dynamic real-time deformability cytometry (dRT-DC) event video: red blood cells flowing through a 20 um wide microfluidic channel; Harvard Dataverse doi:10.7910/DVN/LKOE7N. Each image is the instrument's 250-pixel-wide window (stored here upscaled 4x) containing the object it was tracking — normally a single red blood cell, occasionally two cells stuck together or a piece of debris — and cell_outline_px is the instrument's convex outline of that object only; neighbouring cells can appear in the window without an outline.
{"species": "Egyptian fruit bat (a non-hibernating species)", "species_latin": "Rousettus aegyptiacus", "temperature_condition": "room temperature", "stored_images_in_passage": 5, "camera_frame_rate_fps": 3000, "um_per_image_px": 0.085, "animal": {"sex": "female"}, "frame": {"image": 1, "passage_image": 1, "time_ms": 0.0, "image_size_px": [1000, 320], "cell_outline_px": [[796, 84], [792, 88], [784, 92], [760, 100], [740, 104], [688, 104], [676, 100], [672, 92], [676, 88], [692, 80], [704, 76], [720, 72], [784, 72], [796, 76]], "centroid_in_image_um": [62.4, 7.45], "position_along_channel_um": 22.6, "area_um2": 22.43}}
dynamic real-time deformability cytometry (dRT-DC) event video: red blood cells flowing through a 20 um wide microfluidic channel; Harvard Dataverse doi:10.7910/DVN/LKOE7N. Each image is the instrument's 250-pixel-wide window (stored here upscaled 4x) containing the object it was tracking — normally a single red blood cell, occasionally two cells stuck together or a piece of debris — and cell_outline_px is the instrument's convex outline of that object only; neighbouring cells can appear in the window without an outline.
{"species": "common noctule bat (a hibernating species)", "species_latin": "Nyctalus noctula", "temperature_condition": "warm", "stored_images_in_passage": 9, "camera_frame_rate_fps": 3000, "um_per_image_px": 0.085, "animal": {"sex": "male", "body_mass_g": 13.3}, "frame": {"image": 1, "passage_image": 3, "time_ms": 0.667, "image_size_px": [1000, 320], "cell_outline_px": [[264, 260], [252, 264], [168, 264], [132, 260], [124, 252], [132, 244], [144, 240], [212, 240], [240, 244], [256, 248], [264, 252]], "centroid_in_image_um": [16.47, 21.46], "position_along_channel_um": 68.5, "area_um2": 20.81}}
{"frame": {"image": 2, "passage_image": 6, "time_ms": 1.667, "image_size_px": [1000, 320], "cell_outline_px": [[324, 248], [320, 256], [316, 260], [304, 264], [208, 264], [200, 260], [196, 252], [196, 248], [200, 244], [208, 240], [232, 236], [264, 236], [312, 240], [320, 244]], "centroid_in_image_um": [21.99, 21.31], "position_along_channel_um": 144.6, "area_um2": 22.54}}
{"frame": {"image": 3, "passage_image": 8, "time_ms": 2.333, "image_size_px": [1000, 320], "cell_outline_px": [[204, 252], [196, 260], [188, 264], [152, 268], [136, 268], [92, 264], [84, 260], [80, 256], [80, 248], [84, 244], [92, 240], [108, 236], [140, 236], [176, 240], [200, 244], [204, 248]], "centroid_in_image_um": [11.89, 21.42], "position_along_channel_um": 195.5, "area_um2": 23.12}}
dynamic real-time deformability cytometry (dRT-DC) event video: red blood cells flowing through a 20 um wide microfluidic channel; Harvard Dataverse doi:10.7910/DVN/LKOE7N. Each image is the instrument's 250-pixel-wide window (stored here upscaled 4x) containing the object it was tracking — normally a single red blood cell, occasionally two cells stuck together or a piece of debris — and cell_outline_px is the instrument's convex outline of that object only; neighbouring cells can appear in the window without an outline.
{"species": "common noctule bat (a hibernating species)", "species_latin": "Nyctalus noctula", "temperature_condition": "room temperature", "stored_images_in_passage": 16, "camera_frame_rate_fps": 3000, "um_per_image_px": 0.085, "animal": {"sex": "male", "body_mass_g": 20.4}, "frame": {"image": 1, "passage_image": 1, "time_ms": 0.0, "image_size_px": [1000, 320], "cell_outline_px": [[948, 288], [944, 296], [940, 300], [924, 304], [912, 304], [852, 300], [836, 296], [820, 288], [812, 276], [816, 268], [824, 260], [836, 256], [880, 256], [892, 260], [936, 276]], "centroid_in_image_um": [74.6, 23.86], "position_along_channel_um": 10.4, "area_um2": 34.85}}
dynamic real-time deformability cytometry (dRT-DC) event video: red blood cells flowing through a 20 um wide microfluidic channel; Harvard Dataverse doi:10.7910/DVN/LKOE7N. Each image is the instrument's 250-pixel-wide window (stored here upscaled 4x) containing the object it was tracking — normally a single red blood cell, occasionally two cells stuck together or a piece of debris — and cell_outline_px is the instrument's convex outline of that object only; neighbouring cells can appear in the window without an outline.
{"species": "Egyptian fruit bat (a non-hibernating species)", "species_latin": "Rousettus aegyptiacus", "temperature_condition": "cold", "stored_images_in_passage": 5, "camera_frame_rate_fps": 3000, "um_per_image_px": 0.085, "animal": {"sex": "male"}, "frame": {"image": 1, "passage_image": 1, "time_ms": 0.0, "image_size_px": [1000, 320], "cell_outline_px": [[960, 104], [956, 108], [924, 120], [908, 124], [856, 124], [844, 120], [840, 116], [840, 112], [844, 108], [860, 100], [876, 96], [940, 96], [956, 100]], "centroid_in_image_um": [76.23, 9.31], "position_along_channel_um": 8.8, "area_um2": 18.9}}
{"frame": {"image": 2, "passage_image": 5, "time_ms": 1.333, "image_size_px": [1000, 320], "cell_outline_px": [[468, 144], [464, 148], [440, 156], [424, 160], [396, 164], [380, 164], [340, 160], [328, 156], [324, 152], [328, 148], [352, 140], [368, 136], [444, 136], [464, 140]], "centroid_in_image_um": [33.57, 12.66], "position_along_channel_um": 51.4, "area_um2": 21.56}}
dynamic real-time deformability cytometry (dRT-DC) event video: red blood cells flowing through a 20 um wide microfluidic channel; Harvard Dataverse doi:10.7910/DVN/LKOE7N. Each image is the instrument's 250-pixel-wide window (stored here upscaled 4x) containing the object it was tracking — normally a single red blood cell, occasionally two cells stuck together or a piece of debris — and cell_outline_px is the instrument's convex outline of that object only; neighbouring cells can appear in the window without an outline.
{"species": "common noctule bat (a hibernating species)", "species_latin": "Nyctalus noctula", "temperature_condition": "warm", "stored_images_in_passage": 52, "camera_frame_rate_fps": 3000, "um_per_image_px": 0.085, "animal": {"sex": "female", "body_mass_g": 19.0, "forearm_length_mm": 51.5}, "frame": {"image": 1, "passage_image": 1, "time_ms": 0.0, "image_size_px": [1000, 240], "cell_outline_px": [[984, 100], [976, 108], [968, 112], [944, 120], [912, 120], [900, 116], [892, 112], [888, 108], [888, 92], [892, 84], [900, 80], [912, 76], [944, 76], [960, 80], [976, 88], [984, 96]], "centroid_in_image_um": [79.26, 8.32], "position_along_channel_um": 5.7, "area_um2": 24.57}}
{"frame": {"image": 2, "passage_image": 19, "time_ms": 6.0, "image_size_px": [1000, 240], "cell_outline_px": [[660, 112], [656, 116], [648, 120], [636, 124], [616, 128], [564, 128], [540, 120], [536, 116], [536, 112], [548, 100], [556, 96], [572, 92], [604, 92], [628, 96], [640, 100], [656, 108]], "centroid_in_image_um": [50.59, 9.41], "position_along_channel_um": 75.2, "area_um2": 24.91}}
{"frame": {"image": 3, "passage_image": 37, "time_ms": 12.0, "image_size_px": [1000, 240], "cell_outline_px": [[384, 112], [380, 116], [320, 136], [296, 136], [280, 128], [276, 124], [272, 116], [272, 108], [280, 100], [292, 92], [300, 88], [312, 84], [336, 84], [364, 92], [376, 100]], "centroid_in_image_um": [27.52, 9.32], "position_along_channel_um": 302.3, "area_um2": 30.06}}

☆ ☆ ☆ ☆ ☆ ☆ ☆

◆ What you need to do: Reproduce the records word for word.

◆ The reply:
dynamic real-time deformability cytometry (dRT-DC) event video: red blood cells flowing through a 20 um wide microfluidic channel; Harvard Dataverse doi:10.7910/DVN/LKOE7N. Each image is the instrument's 250-pixel-wide window (stored here upscaled 4x) containing the object it was tracking — normally a single red blood cell, occasionally two cells stuck together or a piece of debris — and cell_outline_px is the instrument's convex outline of that object only; neighbouring cells can appear in the window without an outline.
{"species": "Egyptian fruit bat (a non-hibernating species)", "species_latin": "Rousettus aegyptiacus", "temperature_condition": "room temperature", "stored_images_in_passage": 5, "camera_frame_rate_fps": 3000, "um_per_image_px": 0.085, "animal": {"sex": "female"}, "frame": {"image": 1, "passage_image": 1, "time_ms": 0.0, "image_size_px": [1000, 320], "cell_outline_px": [[796, 84], [792, 88], [784, 92], [760, 100], [740, 104], [688, 104], [676, 100], [672, 92], [676, 88], [692, 80], [704, 76], [720, 72], [784, 72], [796, 76]], "centroid_in_image_um": [62.4, 7.45], "position_along_channel_um": 22.6, "area_um2": 22.43}}
dynamic real-time deformability cytometry (dRT-DC) event video: red blood cells flowing through a 20 um wide microfluidic channel; Harvard Dataverse doi:10.7910/DVN/LKOE7N. Each image is the instrument's 250-pixel-wide window (stored here upscaled 4x) containing the object it was tracking — normally a single red blood cell, occasionally two cells stuck together or a piece of debris — and cell_outline_px is the instrument's convex outline of that object only; neighbouring cells can appear in the window without an outline.
{"species": "common noctule bat (a hibernating species)", "species_latin": "Nyctalus noctula", "temperature_condition": "warm", "stored_images_in_passage": 9, "camera_frame_rate_fps": 3000, "um_per_image_px": 0.085, "animal": {"sex": "male", "body_mass_g": 13.3}, "frame": {"image": 1, "passage_image": 3, "time_ms": 0.667, "image_size_px": [1000, 320], "cell_outline_px": [[264, 260], [252, 264], [168, 264], [132, 260], [124, 252], [132, 244], [144, 240], [212, 240], [240, 244], [256, 248], [264, 252]], "centroid_in_image_um": [16.47, 21.46], "position_along_channel_um": 68.5, "area_um2": 20.81}}
{"frame": {"image": 2, "passage_image": 6, "time_ms": 1.667, "image_size_px": [1000, 320], "cell_outline_px": [[324, 248], [320, 256], [316, 260], [304, 264], [208, 264], [200, 260], [196, 252], [196, 248], [200, 244], [208, 240], [232, 236], [264, 236], [312, 240], [320, 244]], "centroid_in_image_um": [21.99, 21.31], "position_along_channel_um": 144.6, "area_um2": 22.54}}
{"frame": {"image": 3, "passage_image": 8, "time_ms": 2.333, "image_size_px": [1000, 320], "cell_outline_px": [[204, 252], [196, 260], [188, 264], [152, 268], [136, 268], [92, 264], [84, 260], [80, 256], [80, 248], [84, 244], [92, 240], [108, 236], [140, 236], [176, 240], [200, 244], [204, 248]], "centroid_in_image_um": [11.89, 21.42], "position_along_channel_um": 195.5, "area_um2": 23.12}}
dynamic real-time deformability cytometry (dRT-DC) event video: red blood cells flowing through a 20 um wide microfluidic channel; Harvard Dataverse doi:10.7910/DVN/LKOE7N. Each image is the instrument's 250-pixel-wide window (stored here upscaled 4x) containing the object it was tracking — normally a single red blood cell, occasionally two cells stuck together or a piece of debris — and cell_outline_px is the instrument's convex outline of that object only; neighbouring cells can appear in the window without an outline.
{"species": "common noctule bat (a hibernating species)", "species_latin": "Nyctalus noctula", "temperature_condition": "room temperature", "stored_images_in_passage": 16, "camera_frame_rate_fps": 3000, "um_per_image_px": 0.085, "animal": {"sex": "male", "body_mass_g": 20.4}, "frame": {"image": 1, "passage_image": 1, "time_ms": 0.0, "image_size_px": [1000, 320], "cell_outline_px": [[948, 288], [944, 296], [940, 300], [924, 304], [912, 304], [852, 300], [836, 296], [820, 288], [812, 276], [816, 268], [824, 260], [836, 256], [880, 256], [892, 260], [936, 276]], "centroid_in_image_um": [74.6, 23.86], "position_along_channel_um": 10.4, "area_um2": 34.85}}
dynamic real-time deformability cytometry (dRT-DC) event video: red blood cells flowing through a 20 um wide microfluidic channel; Harvard Dataverse doi:10.7910/DVN/LKOE7N. Each image is the instrument's 250-pixel-wide window (stored here upscaled 4x) containing the object it was tracking — normally a single red blood cell, occasionally two cells stuck together or a piece of debris — and cell_outline_px is the instrument's convex outline of that object only; neighbouring cells can appear in the window without an outline.
{"species": "Egyptian fruit bat (a non-hibernating species)", "species_latin": "Rousettus aegyptiacus", "temperature_condition": "cold", "stored_images_in_passage": 5, "camera_frame_rate_fps": 3000, "um_per_image_px": 0.085, "animal": {"sex": "male"}, "frame": {"image": 1, "passage_image": 1, "time_ms": 0.0, "image_size_px": [1000, 320], "cell_outline_px": [[960, 104], [956, 108], [924, 120], [908, 124], [856, 124], [844, 120], [840, 116], [840, 112], [844, 108], [860, 100], [876, 96], [940, 96], [956, 100]], "centroid_in_image_um": [76.23, 9.31], "position_along_channel_um": 8.8, "area_um2": 18.9}}
{"frame": {"image": 2, "passage_image": 5, "time_ms": 1.333, "image_size_px": [1000, 320], "cell_outline_px": [[468, 144], [464, 148], [440, 156], [424, 160], [396, 164], [380, 164], [340, 160], [328, 156], [324, 152], [328, 148], [352, 140], [368, 136], [444, 136], [464, 140]], "centroid_in_image_um": [33.57, 12.66], "position_along_channel_um": 51.4, "area_um2": 21.56}}
dynamic real-time deformability cytometry (dRT-DC) event video: red blood cells flowing through a 20 um wide microfluidic channel; Harvard Dataverse doi:10.7910/DVN/LKOE7N. Each image is the instrument's 250-pixel-wide window (stored here upscaled 4x) containing the object it was tracking — normally a single red blood cell, occasionally two cells stuck together or a piece of debris — and cell_outline_px is the instrument's convex outline of that object only; neighbouring cells can appear in the window without an outline.
{"species": "common noctule bat (a hibernating species)", "species_latin": "Nyctalus noctula", "temperature_condition": "warm", "stored_images_in_passage": 52, "camera_frame_rate_fps": 3000, "um_per_image_px": 0.085, "animal": {"sex": "female", "body_mass_g": 19.0, "forearm_length_mm": 51.5}, "frame": {"image": 1, "passage_image": 1, "time_ms": 0.0, "image_size_px": [1000, 240], "cell_outline_px": [[984, 100], [976, 108], [968, 112], [944, 120], [912, 120], [900, 116], [892, 112], [888, 108], [888, 92], [892, 84], [900, 80], [912, 76], [944, 76], [960, 80], [976, 88], [984, 96]], "centroid_in_image_um": [79.26, 8.32], "position_along_channel_um": 5.7, "area_um2": 24.57}}
{"frame": {"image": 2, "passage_image": 19, "time_ms": 6.0, "image_size_px": [1000, 240], "cell_outline_px": [[660, 112], [656, 116], [648, 120], [636, 124], [616, 128], [564, 128], [540, 120], [536, 116], [536, 112], [548, 100], [556, 96], [572, 92], [604, 92], [628, 96], [640, 100], [656, 108]], "centroid_in_image_um": [50.59, 9.41], "position_along_channel_um": 75.2, "area_um2": 24.91}}
{"frame": {"image": 3, "passage_image": 37, "time_ms": 12.0, "image_size_px": [1000, 240], "cell_outline_px": [[384, 112], [380, 116], [320, 136], [296, 136], [280, 128], [276, 124], [272, 116], [272, 108], [280, 100], [292, 92], [300, 88], [312, 84], [336, 84], [364, 92], [376, 100]], "centroid_in_image_um": [27.52, 9.32], "position_along_channel_um": 302.3, "area_um2": 30.06}}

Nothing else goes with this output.